* _WHAT TO DO_
Gather all lines with "files" from the records.

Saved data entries
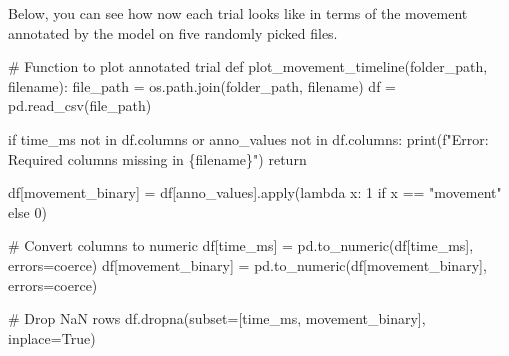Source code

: \documentclass[
  letterpaper,
  DIV=11,
  numbers=noendperiod]{scrreprt}
\newenvironment{Shaded}{\begin{snugshade}}{\end{snugshade}}
\newcommand{\BuiltInTok}[1]{\textcolor[rgb]{0.00,0.23,0.31}{#1}}
\newcommand{\CommentTok}[1]{\textcolor[rgb]{0.37,0.37,0.37}{#1}}
\newcommand{\ControlFlowTok}[1]{\textcolor[rgb]{0.00,0.23,0.31}{#1}}
\newcommand{\DecValTok}[1]{\textcolor[rgb]{0.68,0.00,0.00}{#1}}
\newcommand{\KeywordTok}[1]{\textcolor[rgb]{0.00,0.23,0.31}{#1}}
\newcommand{\NormalTok}[1]{\textcolor[rgb]{0.00,0.23,0.31}{#1}}
\newcommand{\OperatorTok}[1]{\textcolor[rgb]{0.37,0.37,0.37}{#1}}
\newcommand{\SpecialCharTok}[1]{\textcolor[rgb]{0.37,0.37,0.37}{#1}}
\newcommand{\SpecialStringTok}[1]{\textcolor[rgb]{0.13,0.47,0.30}{#1}}
\newcommand{\StringTok}[1]{\textcolor[rgb]{0.13,0.47,0.30}{#1}}
\newcommand{\VariableTok}[1]{\textcolor[rgb]{0.07,0.07,0.07}{#1}}
\begin{document}
Below, you can see how now each trial looks like in terms of the
movement annotated by the model on five randomly picked files.

\begin{Shaded}
\begin{Highlighting}[]
\CommentTok{\# Function to plot annotated trial}
\KeywordTok{def}\NormalTok{ plot\_movement\_timeline(folder\_path, filename):}
\NormalTok{    file\_path }\OperatorTok{=}\NormalTok{ os.path.join(folder\_path, filename)}
\NormalTok{    df }\OperatorTok{=}\NormalTok{ pd.read\_csv(file\_path)}

    \ControlFlowTok{if} \StringTok{\textquotesingle{}time\_ms\textquotesingle{}} \KeywordTok{not} \KeywordTok{in}\NormalTok{ df.columns }\KeywordTok{or} \StringTok{\textquotesingle{}anno\_values\textquotesingle{}} \KeywordTok{not} \KeywordTok{in}\NormalTok{ df.columns:}
        \BuiltInTok{print}\NormalTok{(}\SpecialStringTok{f"Error: Required columns missing in }\SpecialCharTok{\{}\NormalTok{filename}\SpecialCharTok{\}}\SpecialStringTok{"}\NormalTok{)}
        \ControlFlowTok{return}

\NormalTok{    df[}\StringTok{\textquotesingle{}movement\_binary\textquotesingle{}}\NormalTok{] }\OperatorTok{=}\NormalTok{ df[}\StringTok{\textquotesingle{}anno\_values\textquotesingle{}}\NormalTok{].}\BuiltInTok{apply}\NormalTok{(}\KeywordTok{lambda}\NormalTok{ x: }\DecValTok{1} \ControlFlowTok{if}\NormalTok{ x }\OperatorTok{==} \StringTok{"movement"} \ControlFlowTok{else} \DecValTok{0}\NormalTok{)}

    \CommentTok{\# Convert columns to numeric}
\NormalTok{    df[}\StringTok{\textquotesingle{}time\_ms\textquotesingle{}}\NormalTok{] }\OperatorTok{=}\NormalTok{ pd.to\_numeric(df[}\StringTok{\textquotesingle{}time\_ms\textquotesingle{}}\NormalTok{], errors}\OperatorTok{=}\StringTok{\textquotesingle{}coerce\textquotesingle{}}\NormalTok{)}
\NormalTok{    df[}\StringTok{\textquotesingle{}movement\_binary\textquotesingle{}}\NormalTok{] }\OperatorTok{=}\NormalTok{ pd.to\_numeric(df[}\StringTok{\textquotesingle{}movement\_binary\textquotesingle{}}\NormalTok{], errors}\OperatorTok{=}\StringTok{\textquotesingle{}coerce\textquotesingle{}}\NormalTok{)}

    \CommentTok{\# Drop NaN rows}
\NormalTok{    df.dropna(subset}\OperatorTok{=}\NormalTok{[}\StringTok{\textquotesingle{}time\_ms\textquotesingle{}}\NormalTok{, }\StringTok{\textquotesingle{}movement\_binary\textquotesingle{}}\NormalTok{], inplace}\OperatorTok{=}\VariableTok{True}\NormalTok{)}


\end{Highlighting}
\end{Shaded}
\end{document}
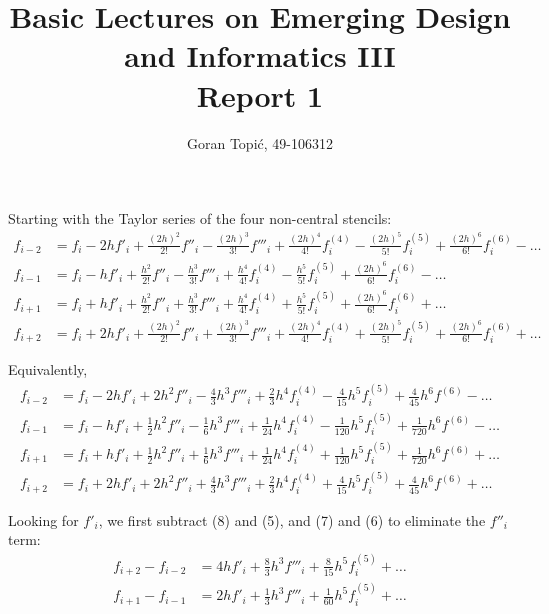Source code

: \documentclass{article}
\begin{document}
\title{Basic Lectures on Emerging Design and Informatics III\\
Report 1}

\author{Goran Topi\'{c}, 49-106312}
\maketitle

Starting with the Taylor series of the four non-central stencils:
\begin{align}
  f_{i-2} &= f_i - 2h f'_i + \frac{(2h)^2}{2!} f''_i - \frac{(2h)^3}{3!} f'''_i + \frac{(2h)^4}{4!} f^{(4)}_i - \frac{(2h)^5}{5!} f^{(5)}_i + \frac{(2h)^6}{6!} f^{(6)}_i - \dots \\
  f_{i-1} &= f_i - h f'_i + \frac{h^2}{2!} f''_i - \frac{h^3}{3!} f'''_i + \frac{h^4}{4!} f^{(4)}_i - \frac{h^5}{5!} f^{(5)}_i + \frac{(2h)^6}{6!} f^{(6)}_i - \dots \\
  f_{i+1} &= f_i + h f'_i + \frac{h^2}{2!} f''_i + \frac{h^3}{3!} f'''_i + \frac{h^4}{4!} f^{(4)}_i + \frac{h^5}{5!} f^{(5)}_i + \frac{(2h)^6}{6!} f^{(6)}_i + \dots \\
  f_{i+2} &= f_i + 2h f'_i + \frac{(2h)^2}{2!} f''_i + \frac{(2h)^3}{3!} f'''_i + \frac{(2h)^4}{4!} f^{(4)}_i + \frac{(2h)^5}{5!} f^{(5)}_i + \frac{(2h)^6}{6!} f^{(6)}_i + \dots
\end{align}

Equivalently,
\begin{align}
  f_{i-2} &= f_i - 2h f'_i + 2h^2 f''_i - \frac{4}{3}h^3 f'''_i + \frac{2}{3}h^4 f^{(4)}_i - \frac{4}{15}h^5 f^{(5)}_i + \frac{4}{45}h^6 f^{(6)} - \dots \\
  f_{i-1} &= f_i - h f'_i + \frac{1}{2}h^2 f''_i - \frac{1}{6}h^3 f'''_i + \frac{1}{24}h^4 f^{(4)}_i - \frac{1}{120}h^5 f^{(5)}_i + \frac{1}{720}h^6 f^{(6)} - \dots \\
  f_{i+1} &= f_i + h f'_i + \frac{1}{2}h^2 f''_i + \frac{1}{6}h^3 f'''_i + \frac{1}{24}h^4 f^{(4)}_i + \frac{1}{120}h^5 f^{(5)}_i + \frac{1}{720}h^6 f^{(6)} + \dots \\
  f_{i+2} &= f_i + 2h f'_i + 2h^2 f''_i + \frac{4}{3}h^3 f'''_i + \frac{2}{3}h^4 f^{(4)}_i + \frac{4}{15}h^5 f^{(5)}_i + \frac{4}{45}h^6 f^{(6)} + \dots
\end{align}

Looking for $f'_i$, we first subtract (8) and (5), and (7) and (6) to eliminate the $f''_i$ term:
\begin{align}
  f_{i+2} - f_{i-2} &= 4hf'_i + \frac{8}{3}h^3 f'''_i + \frac{8}{15}h^5 f^{(5)}_i + \dots \\
  f_{i+1} - f_{i-1} &= 2hf'_i + \frac{1}{3}h^3 f'''_i + \frac{1}{60}h^5 f^{(5)}_i + \dots
\end{align}
\end{document}
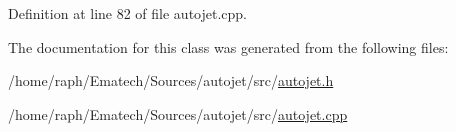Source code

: Definition at line 82 of file autojet.cpp.

The documentation for this class was generated from the following files:\begin{CompactItemize}
\item 
/home/raph/Ematech/Sources/autojet/src/\hyperlink{autojet_8h}{autojet.h}\item 
/home/raph/Ematech/Sources/autojet/src/\hyperlink{autojet_8cpp}{autojet.cpp}\end{CompactItemize}
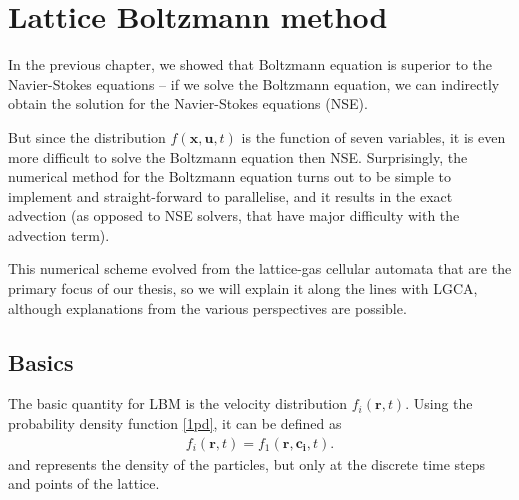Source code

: \chapter{Lattice Boltzmann method}

In the previous chapter, we showed that Boltzmann equation is superior to the Navier-Stokes equations -- if we solve the Boltzmann equation, we can indirectly obtain the solution for the Navier-Stokes equations (NSE).

But since the distribution $f(\bm{x},\bm{u},t)$ is the function of seven variables, it is even more difficult to solve the Boltzmann equation then NSE. 
Surprisingly, the numerical method for the Boltzmann equation turns out to be simple to implement and straight-forward to parallelise, and it results in the exact advection (as opposed to NSE solvers, that have major difficulty with the advection term). 

This numerical scheme evolved from the lattice-gas cellular automata that are the primary focus of our thesis, so we will explain it along the lines with LGCA, although explanations from the various perspectives are possible.


%
\section{Basics}
The basic quantity for LBM is the velocity distribution $f_i(\bm{r},t)$.
Using the probability density function \ref{1pd}, it can be defined as
\begin{align*}
f_i(\bm{r},t) = f_1(\bm{r}, \bm{c_i}, t).
\end{align*}
and represents the density of the particles, but only at the discrete time steps and points of the lattice.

* _WRITTEN SOLUTION_
movement annotated by the model on five randomly picked files.
The documentation for this class was generated from the following files:\begin{CompactItemize}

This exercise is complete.